Subject to the Offer being declared unconditional, all major Shareholders, being the following Shareholders known to Athlon as at 1 March 2006 (being the most recent date on which the major Shareholders were determined for the purposes of Athlon's 2005 annual report) that hold, or together with other shareholders in the same company group hold, 5% or more of the Total Issued Share Capital of Athlon, Breedinvest B.V., Delta Deelnemingen Fonds N.V., Delta Lloyd Levensverzekering N.V., Delta Lloyd Schadeverzekering N.V., Fortis Verzekeringen Nederland B.V., Gestion Deelnemingen V B.V., N.V. Interpolis BTL, N.V. Interpolis Schade, Natexis Lease S.A. and T.W.E. Beheer B.V., together with Onroerend Goed Beheer- en Beleggingsmaatschappij A. van Herk B.V., the members of the Executive Board and the sole member of the Supervisory Board that holds Shares, have irrevocably committed themselves to tendering all Shares held by each of them under the Offer on the same terms and subject to the same conditions as the Offer. Such commitments represent a total of 10,418,005 Shares, representing approximately 56% of the Shares and approximately 46% of the Total Issued Share Capital of Athlon at the date of this Offer Memorandum.

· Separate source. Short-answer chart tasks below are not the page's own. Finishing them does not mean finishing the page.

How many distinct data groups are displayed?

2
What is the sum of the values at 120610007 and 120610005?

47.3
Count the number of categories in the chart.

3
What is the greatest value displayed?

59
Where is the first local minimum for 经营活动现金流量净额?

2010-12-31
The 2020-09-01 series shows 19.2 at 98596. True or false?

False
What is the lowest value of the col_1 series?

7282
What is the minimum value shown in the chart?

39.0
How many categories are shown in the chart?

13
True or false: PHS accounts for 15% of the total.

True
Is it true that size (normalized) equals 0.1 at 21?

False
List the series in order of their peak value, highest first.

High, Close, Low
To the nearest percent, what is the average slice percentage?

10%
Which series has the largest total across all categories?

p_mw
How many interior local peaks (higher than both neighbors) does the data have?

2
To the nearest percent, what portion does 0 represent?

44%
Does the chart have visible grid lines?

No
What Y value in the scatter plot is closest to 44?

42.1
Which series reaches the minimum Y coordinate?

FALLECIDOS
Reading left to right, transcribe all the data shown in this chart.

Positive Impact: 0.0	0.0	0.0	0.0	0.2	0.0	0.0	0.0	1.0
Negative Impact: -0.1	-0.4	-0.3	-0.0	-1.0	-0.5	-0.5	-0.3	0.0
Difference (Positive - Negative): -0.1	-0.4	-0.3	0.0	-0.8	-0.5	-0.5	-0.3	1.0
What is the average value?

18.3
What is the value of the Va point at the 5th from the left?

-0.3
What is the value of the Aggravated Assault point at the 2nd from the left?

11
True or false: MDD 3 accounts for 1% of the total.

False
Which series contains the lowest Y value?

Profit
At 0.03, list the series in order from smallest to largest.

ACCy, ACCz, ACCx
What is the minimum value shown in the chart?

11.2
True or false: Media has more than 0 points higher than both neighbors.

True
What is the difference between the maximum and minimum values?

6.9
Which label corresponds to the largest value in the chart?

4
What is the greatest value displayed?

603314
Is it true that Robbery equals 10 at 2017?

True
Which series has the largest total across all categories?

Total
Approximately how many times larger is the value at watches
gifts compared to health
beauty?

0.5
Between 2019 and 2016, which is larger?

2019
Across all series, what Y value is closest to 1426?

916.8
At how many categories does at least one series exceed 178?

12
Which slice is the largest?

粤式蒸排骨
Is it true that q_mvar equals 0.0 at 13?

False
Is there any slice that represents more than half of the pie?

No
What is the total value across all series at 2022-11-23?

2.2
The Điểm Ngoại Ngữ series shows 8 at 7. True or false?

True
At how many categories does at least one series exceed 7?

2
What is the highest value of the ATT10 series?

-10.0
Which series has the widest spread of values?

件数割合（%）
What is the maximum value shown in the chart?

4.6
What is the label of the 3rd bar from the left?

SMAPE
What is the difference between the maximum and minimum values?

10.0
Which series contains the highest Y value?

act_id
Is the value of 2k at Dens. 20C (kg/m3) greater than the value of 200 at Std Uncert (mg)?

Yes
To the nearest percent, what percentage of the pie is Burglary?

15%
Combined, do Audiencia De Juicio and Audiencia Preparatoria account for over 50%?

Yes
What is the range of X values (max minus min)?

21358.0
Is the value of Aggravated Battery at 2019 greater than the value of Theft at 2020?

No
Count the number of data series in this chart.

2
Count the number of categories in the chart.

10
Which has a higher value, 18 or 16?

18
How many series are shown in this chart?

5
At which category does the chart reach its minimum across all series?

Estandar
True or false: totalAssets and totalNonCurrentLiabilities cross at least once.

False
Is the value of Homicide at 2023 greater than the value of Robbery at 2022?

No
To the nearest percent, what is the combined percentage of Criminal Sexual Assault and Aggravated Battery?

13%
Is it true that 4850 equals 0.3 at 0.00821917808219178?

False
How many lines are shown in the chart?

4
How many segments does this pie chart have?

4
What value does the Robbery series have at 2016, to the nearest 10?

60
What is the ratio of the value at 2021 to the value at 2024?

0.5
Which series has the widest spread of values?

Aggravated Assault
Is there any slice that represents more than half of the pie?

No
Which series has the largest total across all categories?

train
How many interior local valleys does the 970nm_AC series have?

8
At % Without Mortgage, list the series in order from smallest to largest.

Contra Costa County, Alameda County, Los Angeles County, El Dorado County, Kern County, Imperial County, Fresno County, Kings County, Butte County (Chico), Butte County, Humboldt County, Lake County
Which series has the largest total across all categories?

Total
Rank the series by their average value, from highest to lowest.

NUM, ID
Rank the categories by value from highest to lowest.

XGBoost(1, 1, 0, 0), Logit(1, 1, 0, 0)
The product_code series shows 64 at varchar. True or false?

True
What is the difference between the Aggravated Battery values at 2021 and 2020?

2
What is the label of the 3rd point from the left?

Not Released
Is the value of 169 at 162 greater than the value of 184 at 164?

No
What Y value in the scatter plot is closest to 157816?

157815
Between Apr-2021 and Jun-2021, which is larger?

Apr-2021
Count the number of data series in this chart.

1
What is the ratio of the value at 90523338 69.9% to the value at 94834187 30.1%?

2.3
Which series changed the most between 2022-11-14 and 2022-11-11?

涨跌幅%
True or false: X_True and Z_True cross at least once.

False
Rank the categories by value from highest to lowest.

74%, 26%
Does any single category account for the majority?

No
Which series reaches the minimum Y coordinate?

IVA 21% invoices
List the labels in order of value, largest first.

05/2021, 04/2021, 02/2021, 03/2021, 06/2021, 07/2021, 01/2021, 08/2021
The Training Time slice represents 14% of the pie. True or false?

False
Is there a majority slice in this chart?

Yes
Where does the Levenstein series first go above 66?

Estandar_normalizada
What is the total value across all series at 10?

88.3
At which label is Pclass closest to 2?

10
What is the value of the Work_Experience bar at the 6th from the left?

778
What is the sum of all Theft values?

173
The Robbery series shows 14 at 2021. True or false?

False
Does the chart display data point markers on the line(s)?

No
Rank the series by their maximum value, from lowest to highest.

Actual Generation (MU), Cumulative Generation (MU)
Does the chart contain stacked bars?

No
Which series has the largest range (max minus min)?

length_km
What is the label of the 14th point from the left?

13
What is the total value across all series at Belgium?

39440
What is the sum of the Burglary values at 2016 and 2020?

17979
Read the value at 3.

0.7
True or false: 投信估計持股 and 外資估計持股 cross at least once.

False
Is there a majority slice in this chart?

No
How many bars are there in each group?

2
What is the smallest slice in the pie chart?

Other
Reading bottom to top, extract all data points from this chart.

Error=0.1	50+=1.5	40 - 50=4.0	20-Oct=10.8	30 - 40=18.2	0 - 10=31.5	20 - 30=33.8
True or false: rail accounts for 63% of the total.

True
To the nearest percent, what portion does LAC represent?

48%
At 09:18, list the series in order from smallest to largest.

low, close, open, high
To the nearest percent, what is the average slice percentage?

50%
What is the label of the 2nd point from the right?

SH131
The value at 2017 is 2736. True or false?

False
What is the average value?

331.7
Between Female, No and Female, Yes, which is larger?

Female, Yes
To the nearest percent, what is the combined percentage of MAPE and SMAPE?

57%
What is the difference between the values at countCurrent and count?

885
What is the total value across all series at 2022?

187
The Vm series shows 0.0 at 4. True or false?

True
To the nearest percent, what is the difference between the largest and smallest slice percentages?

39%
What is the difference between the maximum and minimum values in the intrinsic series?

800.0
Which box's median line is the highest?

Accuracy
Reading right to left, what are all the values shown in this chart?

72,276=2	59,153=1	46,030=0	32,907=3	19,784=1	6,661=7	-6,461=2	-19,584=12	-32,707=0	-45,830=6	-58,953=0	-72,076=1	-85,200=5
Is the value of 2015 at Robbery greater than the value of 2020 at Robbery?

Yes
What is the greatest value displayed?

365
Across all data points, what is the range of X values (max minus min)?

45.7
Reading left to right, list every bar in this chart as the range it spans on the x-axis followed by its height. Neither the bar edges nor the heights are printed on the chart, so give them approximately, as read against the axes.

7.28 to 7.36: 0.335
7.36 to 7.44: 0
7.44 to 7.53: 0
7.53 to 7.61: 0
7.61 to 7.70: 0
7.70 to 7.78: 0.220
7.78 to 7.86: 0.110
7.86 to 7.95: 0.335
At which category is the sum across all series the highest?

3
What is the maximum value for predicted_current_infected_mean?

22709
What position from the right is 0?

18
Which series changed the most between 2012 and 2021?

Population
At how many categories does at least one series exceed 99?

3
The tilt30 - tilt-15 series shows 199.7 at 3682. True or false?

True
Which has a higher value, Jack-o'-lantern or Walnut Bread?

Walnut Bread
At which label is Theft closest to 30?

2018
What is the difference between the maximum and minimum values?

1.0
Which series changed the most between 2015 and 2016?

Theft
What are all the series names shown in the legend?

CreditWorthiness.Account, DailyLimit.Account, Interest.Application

Subject to the Offer being declared unconditional, all holders of Cumulative Preference Shares, being Breedinvest B.V., Delta Lloyd Levensverzekering N.V. and Fortis Verzekeringen Nederland B.V., have sold their Cumulative Preference Shares to the Offeror. These shares represent approximately 18% of the Total Issued Share Capital of Athlon.

Accordingly, the holders of Shares and Cumulative Preference Shares have in aggregate irrevocably committed themselves to tendering, or sold to the Offeror subject to the Offer being declared unconditional, such number of Shares and Cumulative Preference Shares as represents approximately 64% of the Total Issued Share Capital of Athlon.

None of the holders of Shares that have committed themselves to tender such Shares held by them under the Offer, or the holders of Cumulative Preference Shares that have, subject to the Offer being declared unconditional, sold their Cumulative Preference Shares to the Offeror, have received from the Offeror any relevant information regarding the Offer that is not included in this Offer Memorandum.